Open danielsakhapov opened 5 days ago

danielsakhapov commented 5 days ago

prev and next <scroll-button-direction> values make ::scroll-button() selectors layout dependent, but the spec doesn't define the time and the way browsers should match it.

I want to discuss if we really need them at all, and then either remove them or better specify what and when to do. This layout dependency for CSS selectors is a new thing, so, I want to also discuss the complexity vs the usefullness of it.

cc: @tabatkins @flackr @lilles

flackr commented 4 days ago

I think one way we could get rid of the layout dependency is to have prev and next be separate from the other scroll-button pseudo-elements. Then the selector always refers to the "prev" and "next" pseudo, whose direction only needs to be known when the button is activated.

That said, I think we could make these work in a similar way to scroll state queries where we rerun style and layout if the matched pseudo changes from the initially matched one.

tabatkins commented 4 days ago

Hm, so having six buttons - block-axis, inline-axis, and longest-axis? That could work.

flackr commented 8 hours ago

so having six buttons - block-axis, inline-axis, and longest-axis? That could work.

Yes exactly. Though i don't want to overly bias towards ease of implementation. If it's feasible to have the selector change what it matches triggering a restyle / relayout just as we require with many of the other scroll state dependent things, then we should consider what the ergonomics / performance is like and what we'd be losing / gaining to have prev/next be a longest-axis.

My rough thinking, considering the two options:

  1. Having prev / next map to block-start / block-end or inline-start / inline-end.

    • Allows authors to style the buttons generically, with axis-specific parts coming from a style block for the axis, e.g.

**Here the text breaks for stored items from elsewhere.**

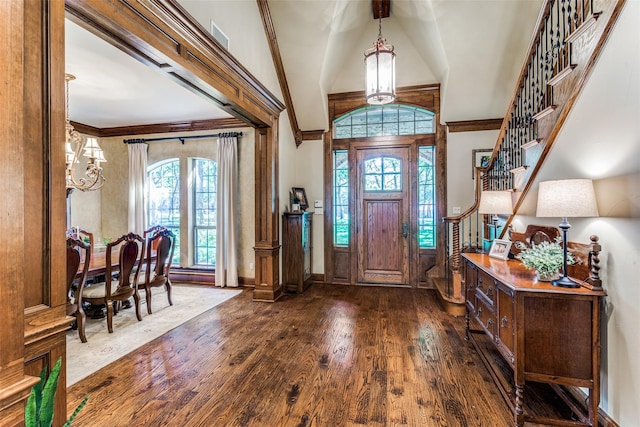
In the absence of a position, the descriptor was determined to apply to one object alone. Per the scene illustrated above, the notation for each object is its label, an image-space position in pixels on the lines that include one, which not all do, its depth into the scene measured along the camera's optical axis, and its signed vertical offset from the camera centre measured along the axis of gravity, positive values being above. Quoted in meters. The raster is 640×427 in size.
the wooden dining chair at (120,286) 3.36 -0.87
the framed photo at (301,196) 5.27 +0.25
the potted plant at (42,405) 0.97 -0.64
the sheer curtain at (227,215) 5.37 -0.07
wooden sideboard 1.82 -0.80
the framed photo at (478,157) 4.96 +0.85
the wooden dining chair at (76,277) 2.83 -0.66
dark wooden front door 5.24 -0.09
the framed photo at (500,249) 2.77 -0.37
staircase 1.73 +0.84
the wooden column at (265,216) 4.50 -0.08
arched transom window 5.25 +1.55
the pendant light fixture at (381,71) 3.10 +1.42
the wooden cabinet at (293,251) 4.91 -0.66
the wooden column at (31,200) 1.03 +0.05
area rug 2.75 -1.34
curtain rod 5.40 +1.37
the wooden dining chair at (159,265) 3.90 -0.72
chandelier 3.85 +0.74
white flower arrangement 1.98 -0.34
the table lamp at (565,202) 1.78 +0.04
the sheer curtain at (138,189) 5.77 +0.42
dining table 3.44 -0.64
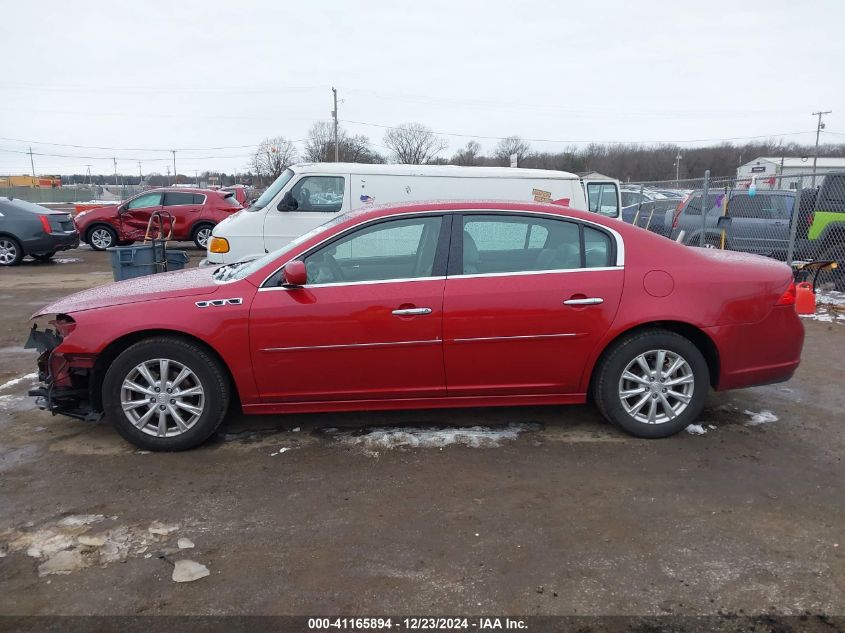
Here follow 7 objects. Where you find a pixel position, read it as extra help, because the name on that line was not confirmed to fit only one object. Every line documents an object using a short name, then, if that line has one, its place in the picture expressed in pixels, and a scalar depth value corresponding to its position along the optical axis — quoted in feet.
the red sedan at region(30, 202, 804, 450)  12.87
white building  142.41
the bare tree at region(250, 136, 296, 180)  219.41
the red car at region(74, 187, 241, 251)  54.80
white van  27.43
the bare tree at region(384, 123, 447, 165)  239.50
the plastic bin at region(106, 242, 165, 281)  28.58
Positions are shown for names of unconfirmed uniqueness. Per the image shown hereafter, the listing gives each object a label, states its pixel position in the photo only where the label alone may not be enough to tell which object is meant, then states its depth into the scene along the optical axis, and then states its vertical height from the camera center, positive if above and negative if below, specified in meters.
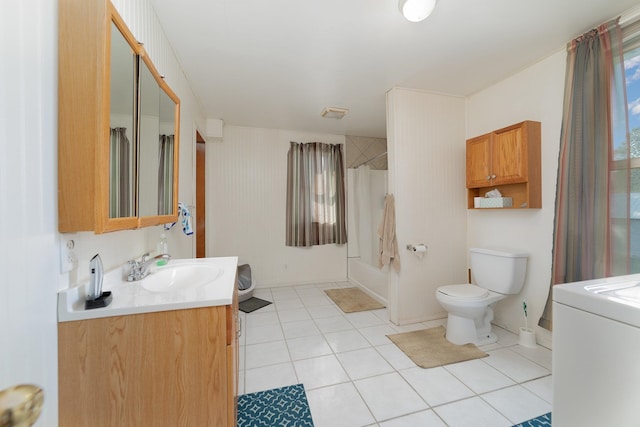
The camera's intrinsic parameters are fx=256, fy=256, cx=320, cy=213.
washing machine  0.69 -0.42
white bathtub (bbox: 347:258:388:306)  3.16 -0.91
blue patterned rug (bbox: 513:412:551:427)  1.36 -1.13
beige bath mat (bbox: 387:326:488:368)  1.96 -1.12
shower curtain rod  4.12 +0.85
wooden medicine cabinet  0.89 +0.35
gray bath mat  2.97 -1.11
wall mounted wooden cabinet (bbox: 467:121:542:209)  2.07 +0.44
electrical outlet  0.90 -0.15
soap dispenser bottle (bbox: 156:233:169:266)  1.68 -0.21
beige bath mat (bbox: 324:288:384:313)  3.00 -1.11
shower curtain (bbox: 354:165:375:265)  4.02 +0.04
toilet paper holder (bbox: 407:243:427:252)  2.56 -0.36
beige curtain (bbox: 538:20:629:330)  1.59 +0.31
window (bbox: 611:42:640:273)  1.53 +0.35
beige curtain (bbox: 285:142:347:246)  3.82 +0.27
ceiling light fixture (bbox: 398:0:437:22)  1.39 +1.13
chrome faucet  1.30 -0.28
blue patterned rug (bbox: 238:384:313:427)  1.41 -1.15
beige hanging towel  2.57 -0.26
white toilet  2.12 -0.70
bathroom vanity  0.88 -0.53
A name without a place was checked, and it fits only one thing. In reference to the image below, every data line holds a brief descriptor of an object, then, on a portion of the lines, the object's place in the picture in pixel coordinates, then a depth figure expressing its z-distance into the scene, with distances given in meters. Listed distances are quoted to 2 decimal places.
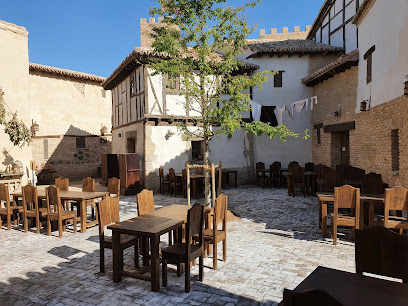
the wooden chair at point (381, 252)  2.57
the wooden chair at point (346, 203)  5.48
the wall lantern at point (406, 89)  6.75
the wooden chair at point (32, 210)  6.77
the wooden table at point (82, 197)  6.88
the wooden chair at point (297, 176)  11.07
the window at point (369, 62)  9.55
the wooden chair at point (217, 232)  4.64
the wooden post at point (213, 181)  7.46
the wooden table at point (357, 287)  2.06
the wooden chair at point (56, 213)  6.54
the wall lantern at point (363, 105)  10.02
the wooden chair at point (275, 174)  13.59
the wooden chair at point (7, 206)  7.09
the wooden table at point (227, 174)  13.64
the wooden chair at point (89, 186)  8.01
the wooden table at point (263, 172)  13.41
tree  7.57
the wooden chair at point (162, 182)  12.29
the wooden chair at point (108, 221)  4.51
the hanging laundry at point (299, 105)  13.64
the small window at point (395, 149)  7.95
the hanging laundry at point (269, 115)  14.62
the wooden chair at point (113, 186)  7.80
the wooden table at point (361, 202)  5.84
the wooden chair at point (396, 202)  5.10
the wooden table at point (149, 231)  3.95
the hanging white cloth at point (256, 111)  13.23
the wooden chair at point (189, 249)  3.93
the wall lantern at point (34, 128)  17.27
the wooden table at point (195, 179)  11.12
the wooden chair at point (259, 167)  14.20
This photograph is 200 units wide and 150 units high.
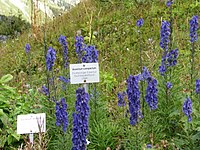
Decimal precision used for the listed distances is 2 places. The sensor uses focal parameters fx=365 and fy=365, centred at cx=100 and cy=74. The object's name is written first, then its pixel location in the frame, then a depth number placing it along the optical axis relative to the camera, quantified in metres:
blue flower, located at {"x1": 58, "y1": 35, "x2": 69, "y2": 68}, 4.62
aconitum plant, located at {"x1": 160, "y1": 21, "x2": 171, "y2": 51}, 4.47
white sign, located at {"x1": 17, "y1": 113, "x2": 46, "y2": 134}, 3.63
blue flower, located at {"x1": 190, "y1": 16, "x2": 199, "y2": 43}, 4.36
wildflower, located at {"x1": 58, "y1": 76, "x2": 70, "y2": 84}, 4.87
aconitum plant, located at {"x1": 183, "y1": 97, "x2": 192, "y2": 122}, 3.46
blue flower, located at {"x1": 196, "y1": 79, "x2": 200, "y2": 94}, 3.86
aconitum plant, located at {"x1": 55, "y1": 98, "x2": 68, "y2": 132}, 3.58
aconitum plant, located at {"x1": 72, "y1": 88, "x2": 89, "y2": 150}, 3.23
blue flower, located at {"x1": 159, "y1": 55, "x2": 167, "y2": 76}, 4.54
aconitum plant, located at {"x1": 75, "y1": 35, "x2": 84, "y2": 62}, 4.62
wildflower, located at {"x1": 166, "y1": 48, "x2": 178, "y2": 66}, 4.53
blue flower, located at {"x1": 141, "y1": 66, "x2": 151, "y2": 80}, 4.45
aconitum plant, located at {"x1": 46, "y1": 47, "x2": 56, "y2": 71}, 4.23
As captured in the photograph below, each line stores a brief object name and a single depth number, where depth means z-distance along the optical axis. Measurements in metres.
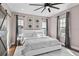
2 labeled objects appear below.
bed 1.82
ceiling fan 1.66
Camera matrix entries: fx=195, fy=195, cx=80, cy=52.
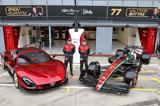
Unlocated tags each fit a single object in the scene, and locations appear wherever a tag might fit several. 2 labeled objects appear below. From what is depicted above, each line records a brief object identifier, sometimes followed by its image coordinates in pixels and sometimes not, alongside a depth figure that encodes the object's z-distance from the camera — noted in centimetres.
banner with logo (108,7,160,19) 1327
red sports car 682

      /* Common button styling */
      .scroller::scroll-button(*) {
      /* Hides all of the buttons so that only the longest axis ones are shown. */
      display: none;
      }
      
      /* Physical direction specific styling (could add positioning styles as well here e.g. anchor constraints): */
      .scroller::scroll-button(left) { content: url(arrow-left.png); content: "" / "Scroll left"; }
      .scroller::scroll-button(right) { content: url(arrow-right.png); content: "" / "Scroll right"; }
      .scroller::scroll-button(up) { content: url(arrow-up.png); content: "" / "Scroll up"; }
      .scroller::scroll-button(down) { content: url(arrow-down.png); content: "" / "Scroll down"; }
      
      /* Displays the buttons for the longest direction. */
      .scroller::scroll-button(prev), .scroller::scroll-button(next) {
      display: block;
      }
    • Layout dependences means that it would probably be a common case of needing an additional style/layout pass.
  2. Having prev / next map to a different pair of scroll buttons for longest-axis.
    • Supports transitions on button properties if/when the longest axis changes. Though it's unclear how you'd position them to where you want them for the longest axis without knowing that axis at style time.
    • Makes the selector independent of the layout - layout information is only required at the point of using the button.
    • We might need a mechanism for querying / using the logical and/or physical direction, which could lose much of the benefit gained of having the selector be layout independent.

With both,

My general thinking is that there are real developer benefits to having prev / next map to the direction-specific buttons for use cases where they would be used and that we should try to do this if possible.